GERMAN STUDY 2020

Unmasked! The effect of face masks on the spread of COVID-19

Timo Mitze, Reinhold Kosfeld, Johannes Rode, Klaus Wälde 22 June 2020

Requiring face masks to be worn decreases the growth rate of COVID-19 cases by about 40% in Germany.

Confronted with a novel, aggressive coronavirus, Germany implemented measures to reduce its spread since March 2020. Requiring people to wear face masks in public places has, however, been a subject of controversy and isolating the effect of mask-wearing on the spread of COVID-19 is not simple. This column looks at the town of Jena and other German regions that introduced face masks before the rest of the country to see whether the requirement makes a difference in the number of new COVID-19 cases.

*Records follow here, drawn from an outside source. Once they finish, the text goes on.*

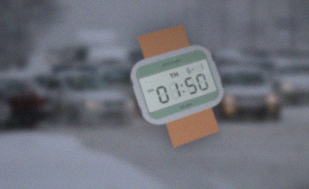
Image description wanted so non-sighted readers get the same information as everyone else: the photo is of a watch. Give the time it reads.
1:50
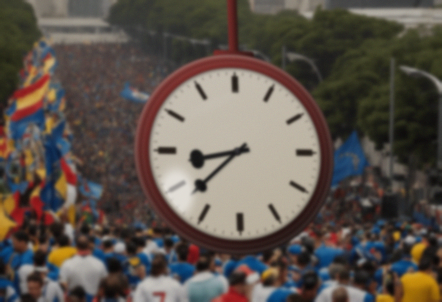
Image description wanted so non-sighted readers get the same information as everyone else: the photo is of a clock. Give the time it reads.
8:38
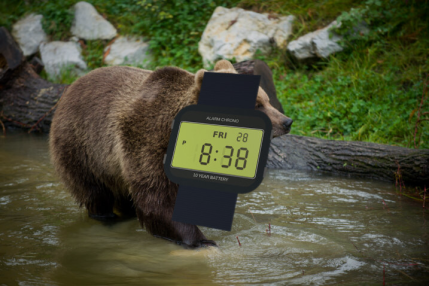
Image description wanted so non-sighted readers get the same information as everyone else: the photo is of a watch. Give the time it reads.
8:38
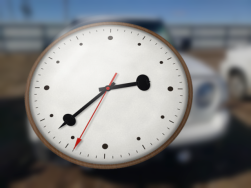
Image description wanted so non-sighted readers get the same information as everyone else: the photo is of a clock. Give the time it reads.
2:37:34
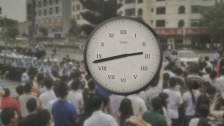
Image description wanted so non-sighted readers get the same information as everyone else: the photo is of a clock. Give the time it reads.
2:43
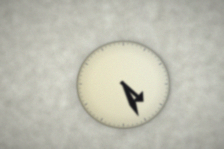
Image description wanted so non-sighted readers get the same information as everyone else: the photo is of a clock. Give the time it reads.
4:26
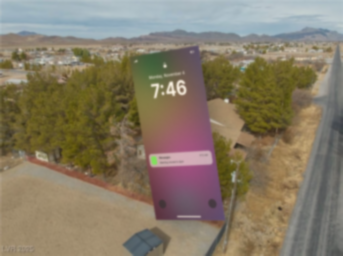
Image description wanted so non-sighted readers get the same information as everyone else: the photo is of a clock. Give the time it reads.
7:46
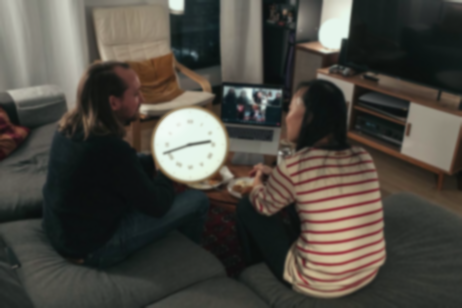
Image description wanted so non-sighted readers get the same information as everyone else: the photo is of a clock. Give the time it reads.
2:42
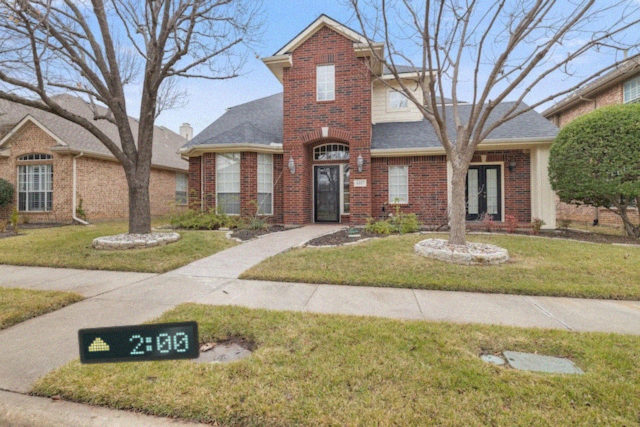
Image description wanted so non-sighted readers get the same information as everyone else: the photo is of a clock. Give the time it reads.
2:00
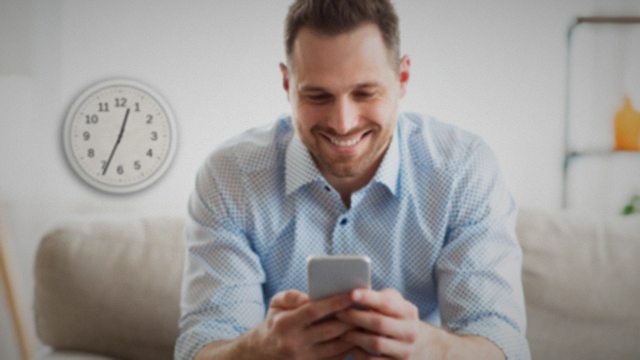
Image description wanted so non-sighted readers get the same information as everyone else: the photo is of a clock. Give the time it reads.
12:34
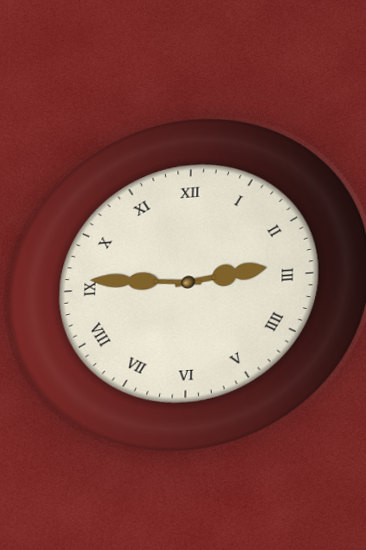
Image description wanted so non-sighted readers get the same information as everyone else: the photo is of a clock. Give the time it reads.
2:46
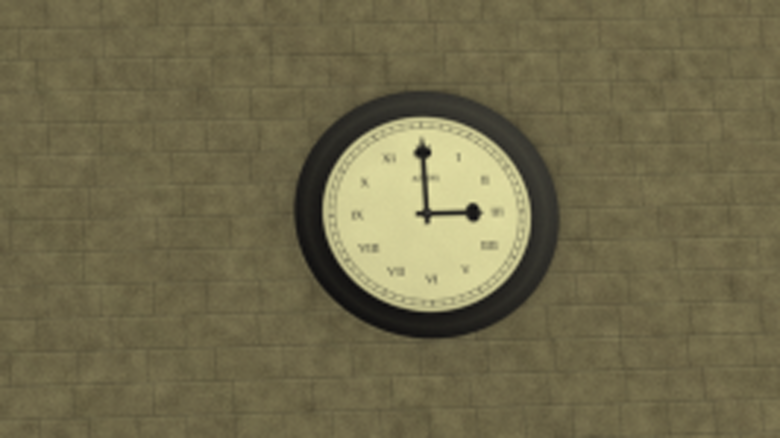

On a global scale, the extent of COVID-related lockdowns is massive, and their socio-economic impact is expected to be far-reaching (Barba Navaretti et al. 2020, McKibbin and Fernando 2020). When it comes to the estimated effects of containment measures, timing seems to matter (Deb et al. 2020). 

In Germany, significant actions to reduce the spread of the virus have been taken from mid-March onwards (Hartl et al. 2020). However, the obligation to wear face masks in public has been the subject of controversy and was introduced only relatively late throughout Germany (around 27 April 2020). 

At present, virologists are collecting more and more clinical evidence that face masks catch infectious particles produced from speaking, coughing, or sneezing, which may reduce the risk of infecting another person (Prather et al. 2020). Proper wearing of a face mask could thus help to reduce the spread of COVID-19 and protect risk groups from infections in a cheap and simple way.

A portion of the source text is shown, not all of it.